Overview: This lesson introduces the "Library-first" engineering philosophy, prioritizing high-performance, pre-built ROCm libraries over custom kernel development. It covers the categorization of the ROCm library stack (Math, FFT, Primitives, and ML/AI) and provides a decision framework for choosing between portable hip* interfaces and AMD-native roc* implementations. Additionally, learners will explore the critical requirements for "graph safety" when integrating libraries into HIP graph-captured workflows.

Learning Outcomes:

  • Apply the "Library-first" engineering principle to justify the use of pre-tested primitives over custom kernels.
  • Distinguish between hip* and roc* libraries based on portability requirements and performance needs.
  • Categorize ROCm libraries into their respective functional domains (Math, FFT, Primitives, ML/AI).

🔹 Lesson 9: Porting CUDA Applications to HIP

Overview: This lesson covers the systematic transition of CUDA source code to the portable HIP C++ framework. Students will learn to execute an incremental porting workflow using automated tools like hipify-perl and hipify-clang, identify critical portability traps such as hardware-specific warpSize assumptions, and implement a rigorous validation process to compare performance and correctness post-migration.

Learning Outcomes:

  • Execute the 6-step incremental porting workflow to minimize debugging overhead.
  • Select and apply the appropriate automated translation tool (hipify-perl vs. hipify-clang) based on source code complexity.
  • Identify and resolve architecture-sensitive "portability traps," specifically those involving warpSize and mechanical translation errors.

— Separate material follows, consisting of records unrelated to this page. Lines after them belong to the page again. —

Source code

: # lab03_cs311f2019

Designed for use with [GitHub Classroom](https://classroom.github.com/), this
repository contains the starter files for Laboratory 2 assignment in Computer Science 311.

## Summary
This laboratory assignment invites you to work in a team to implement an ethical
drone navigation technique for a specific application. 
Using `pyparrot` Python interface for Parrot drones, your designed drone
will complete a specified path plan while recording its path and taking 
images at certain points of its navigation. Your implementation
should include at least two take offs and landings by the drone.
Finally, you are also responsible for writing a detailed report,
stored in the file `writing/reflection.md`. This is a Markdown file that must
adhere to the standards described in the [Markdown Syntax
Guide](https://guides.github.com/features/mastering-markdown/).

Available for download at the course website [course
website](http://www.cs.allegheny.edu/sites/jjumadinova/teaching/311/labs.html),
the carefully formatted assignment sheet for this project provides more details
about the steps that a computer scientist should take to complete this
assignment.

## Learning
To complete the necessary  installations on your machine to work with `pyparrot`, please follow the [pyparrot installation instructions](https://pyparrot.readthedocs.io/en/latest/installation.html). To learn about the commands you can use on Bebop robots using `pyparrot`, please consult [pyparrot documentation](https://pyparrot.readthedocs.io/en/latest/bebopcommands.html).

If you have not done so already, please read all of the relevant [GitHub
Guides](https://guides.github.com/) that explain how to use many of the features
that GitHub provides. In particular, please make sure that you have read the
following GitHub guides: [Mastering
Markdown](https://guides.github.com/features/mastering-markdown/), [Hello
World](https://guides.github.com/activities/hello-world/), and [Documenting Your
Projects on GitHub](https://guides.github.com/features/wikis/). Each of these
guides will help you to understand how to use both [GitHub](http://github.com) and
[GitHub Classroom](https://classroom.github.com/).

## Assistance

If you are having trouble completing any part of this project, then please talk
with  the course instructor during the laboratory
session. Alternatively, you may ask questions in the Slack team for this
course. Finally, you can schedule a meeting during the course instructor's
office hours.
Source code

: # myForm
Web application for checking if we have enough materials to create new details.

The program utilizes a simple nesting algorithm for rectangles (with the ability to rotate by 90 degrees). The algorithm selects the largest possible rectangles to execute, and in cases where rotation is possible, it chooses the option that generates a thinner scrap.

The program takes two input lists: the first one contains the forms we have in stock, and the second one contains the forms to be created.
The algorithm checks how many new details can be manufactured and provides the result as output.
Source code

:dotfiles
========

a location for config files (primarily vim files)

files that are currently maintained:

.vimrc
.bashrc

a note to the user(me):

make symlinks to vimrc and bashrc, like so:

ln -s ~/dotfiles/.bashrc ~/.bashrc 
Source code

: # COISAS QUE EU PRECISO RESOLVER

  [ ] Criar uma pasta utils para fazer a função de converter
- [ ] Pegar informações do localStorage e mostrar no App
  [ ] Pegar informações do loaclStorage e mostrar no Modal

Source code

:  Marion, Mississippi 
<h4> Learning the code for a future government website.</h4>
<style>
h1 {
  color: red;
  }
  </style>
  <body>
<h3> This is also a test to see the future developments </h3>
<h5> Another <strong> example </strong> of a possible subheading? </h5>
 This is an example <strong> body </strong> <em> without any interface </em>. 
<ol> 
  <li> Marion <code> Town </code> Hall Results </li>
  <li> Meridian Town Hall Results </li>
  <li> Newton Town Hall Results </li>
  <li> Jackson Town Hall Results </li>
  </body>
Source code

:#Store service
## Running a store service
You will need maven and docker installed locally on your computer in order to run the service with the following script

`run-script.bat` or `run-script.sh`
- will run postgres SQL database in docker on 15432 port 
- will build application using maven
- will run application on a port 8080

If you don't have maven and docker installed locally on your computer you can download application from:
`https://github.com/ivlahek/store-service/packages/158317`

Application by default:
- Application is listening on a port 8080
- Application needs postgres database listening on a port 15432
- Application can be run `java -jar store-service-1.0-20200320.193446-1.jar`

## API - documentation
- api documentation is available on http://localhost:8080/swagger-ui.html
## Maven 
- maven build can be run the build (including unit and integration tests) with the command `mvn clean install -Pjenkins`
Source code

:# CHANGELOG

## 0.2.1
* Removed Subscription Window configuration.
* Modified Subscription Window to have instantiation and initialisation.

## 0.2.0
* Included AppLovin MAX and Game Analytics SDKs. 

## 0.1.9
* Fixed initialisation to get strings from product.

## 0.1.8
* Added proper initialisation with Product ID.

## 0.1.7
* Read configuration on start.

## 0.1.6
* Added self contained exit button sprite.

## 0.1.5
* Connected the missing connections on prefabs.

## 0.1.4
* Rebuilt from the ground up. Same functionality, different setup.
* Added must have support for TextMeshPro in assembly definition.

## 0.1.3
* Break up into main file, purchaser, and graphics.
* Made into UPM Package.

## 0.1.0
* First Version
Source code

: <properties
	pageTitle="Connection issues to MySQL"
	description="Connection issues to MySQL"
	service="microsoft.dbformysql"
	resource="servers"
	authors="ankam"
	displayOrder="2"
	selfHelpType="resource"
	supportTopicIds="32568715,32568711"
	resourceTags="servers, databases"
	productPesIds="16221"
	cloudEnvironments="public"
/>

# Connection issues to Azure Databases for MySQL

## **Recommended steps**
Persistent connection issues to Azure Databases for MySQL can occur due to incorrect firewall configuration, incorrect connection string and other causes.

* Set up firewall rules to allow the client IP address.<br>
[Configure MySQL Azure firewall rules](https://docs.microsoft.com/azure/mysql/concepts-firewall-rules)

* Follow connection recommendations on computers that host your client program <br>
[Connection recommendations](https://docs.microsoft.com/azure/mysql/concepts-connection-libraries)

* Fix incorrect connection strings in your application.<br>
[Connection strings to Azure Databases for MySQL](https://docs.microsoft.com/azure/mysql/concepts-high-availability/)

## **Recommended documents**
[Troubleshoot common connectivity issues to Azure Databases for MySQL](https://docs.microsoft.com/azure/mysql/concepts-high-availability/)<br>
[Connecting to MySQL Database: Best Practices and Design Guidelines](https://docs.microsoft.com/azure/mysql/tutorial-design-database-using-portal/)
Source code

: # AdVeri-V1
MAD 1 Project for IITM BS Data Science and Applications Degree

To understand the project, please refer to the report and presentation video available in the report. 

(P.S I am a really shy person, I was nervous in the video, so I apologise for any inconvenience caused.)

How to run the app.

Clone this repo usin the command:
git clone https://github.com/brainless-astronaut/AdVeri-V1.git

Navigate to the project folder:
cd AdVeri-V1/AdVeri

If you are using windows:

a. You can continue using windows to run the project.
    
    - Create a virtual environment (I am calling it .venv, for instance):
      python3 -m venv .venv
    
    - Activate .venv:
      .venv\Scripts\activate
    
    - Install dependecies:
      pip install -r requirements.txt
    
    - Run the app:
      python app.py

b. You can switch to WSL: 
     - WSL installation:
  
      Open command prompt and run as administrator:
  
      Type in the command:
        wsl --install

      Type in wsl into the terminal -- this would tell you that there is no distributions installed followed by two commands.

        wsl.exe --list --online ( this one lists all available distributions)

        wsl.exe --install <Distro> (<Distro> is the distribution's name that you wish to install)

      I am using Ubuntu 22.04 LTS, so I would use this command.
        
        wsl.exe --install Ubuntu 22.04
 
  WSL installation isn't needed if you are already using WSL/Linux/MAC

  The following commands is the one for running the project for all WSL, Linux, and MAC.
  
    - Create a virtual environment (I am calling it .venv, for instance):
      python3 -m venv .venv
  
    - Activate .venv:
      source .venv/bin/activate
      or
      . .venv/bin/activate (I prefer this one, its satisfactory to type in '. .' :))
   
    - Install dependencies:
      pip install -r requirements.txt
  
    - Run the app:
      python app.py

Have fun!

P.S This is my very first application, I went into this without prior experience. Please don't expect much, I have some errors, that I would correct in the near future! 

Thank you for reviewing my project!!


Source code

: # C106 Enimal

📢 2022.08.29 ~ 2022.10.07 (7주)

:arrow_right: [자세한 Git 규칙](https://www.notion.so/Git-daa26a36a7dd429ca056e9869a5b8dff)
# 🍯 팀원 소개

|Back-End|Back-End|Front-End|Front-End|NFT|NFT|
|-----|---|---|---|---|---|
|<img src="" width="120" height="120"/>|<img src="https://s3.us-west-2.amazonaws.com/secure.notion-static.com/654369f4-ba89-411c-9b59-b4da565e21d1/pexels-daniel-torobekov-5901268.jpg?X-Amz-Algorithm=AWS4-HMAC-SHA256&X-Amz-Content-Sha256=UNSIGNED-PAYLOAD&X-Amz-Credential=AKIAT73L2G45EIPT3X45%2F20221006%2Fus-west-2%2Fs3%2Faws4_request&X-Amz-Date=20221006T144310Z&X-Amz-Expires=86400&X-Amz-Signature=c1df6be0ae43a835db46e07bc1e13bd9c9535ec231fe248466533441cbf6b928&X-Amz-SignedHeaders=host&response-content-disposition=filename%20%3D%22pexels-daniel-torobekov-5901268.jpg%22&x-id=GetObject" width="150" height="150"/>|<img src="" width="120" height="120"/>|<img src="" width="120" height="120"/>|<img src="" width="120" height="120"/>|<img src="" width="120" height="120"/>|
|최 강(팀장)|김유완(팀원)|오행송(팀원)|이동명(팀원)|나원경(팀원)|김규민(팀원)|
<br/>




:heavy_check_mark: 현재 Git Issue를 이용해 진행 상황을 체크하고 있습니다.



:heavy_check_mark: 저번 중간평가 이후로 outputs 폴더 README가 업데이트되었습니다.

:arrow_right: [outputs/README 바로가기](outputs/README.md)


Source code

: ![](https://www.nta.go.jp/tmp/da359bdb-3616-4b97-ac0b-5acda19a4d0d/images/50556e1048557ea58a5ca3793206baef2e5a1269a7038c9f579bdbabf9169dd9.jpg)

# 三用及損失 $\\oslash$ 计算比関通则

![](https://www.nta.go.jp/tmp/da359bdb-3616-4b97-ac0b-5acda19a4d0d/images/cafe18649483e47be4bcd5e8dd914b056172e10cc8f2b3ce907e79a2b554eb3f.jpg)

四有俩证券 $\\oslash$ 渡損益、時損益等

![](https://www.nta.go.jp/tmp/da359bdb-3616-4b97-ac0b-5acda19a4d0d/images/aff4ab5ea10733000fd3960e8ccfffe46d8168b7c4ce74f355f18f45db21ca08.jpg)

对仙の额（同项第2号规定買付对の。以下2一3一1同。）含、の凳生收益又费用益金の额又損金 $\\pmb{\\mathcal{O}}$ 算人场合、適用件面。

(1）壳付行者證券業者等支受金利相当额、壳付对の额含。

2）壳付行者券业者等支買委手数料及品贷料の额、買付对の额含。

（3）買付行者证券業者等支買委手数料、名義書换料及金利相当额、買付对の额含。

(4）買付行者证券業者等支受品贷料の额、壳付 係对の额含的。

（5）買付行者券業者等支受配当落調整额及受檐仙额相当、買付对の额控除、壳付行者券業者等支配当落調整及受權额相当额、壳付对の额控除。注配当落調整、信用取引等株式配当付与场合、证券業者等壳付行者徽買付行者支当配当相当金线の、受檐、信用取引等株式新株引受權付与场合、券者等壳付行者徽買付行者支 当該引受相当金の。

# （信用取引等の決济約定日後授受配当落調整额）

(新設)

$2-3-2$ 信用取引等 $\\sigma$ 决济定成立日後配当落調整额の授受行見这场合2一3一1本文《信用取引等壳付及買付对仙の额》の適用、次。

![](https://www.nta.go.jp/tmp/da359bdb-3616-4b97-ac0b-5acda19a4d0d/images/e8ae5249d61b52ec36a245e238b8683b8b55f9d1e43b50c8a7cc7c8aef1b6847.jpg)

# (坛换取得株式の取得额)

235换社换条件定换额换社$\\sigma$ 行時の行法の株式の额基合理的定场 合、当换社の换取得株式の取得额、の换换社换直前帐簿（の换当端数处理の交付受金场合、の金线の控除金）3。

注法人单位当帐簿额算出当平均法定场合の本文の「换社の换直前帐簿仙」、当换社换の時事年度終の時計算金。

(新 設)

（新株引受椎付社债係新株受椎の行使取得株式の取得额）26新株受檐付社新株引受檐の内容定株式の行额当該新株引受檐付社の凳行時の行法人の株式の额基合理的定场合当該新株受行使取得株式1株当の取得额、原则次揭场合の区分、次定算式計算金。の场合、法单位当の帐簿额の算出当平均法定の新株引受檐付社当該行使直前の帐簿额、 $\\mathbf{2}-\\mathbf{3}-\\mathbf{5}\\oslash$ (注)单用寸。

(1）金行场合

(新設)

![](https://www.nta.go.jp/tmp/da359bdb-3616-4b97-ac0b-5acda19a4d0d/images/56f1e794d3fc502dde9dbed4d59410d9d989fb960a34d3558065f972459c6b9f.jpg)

🔹 Lesson 10: Debugging, Testing, and Production Practices

Overview: This lesson covers the essential tools and methodologies for moving GPU kernels from development to production on the ROCm platform. It details the use of ROCgdb and AddressSanitizer for error detection, establishes a rigorous four-layer testing strategy, and provides a production checklist to ensure kernel correctness and performance stability.

Learning Outcomes:

  • Use ROCgdb, ltrace, and AddressSanitizer to identify source-level bugs and memory access errors in GPU code.
  • Implement a four-layer testing strategy to validate helpers, kernel correctness, edge cases, and performance regressions.
  • Apply production code patterns and checklists to manage kernel interfaces, documentation, and environment-driven debugging.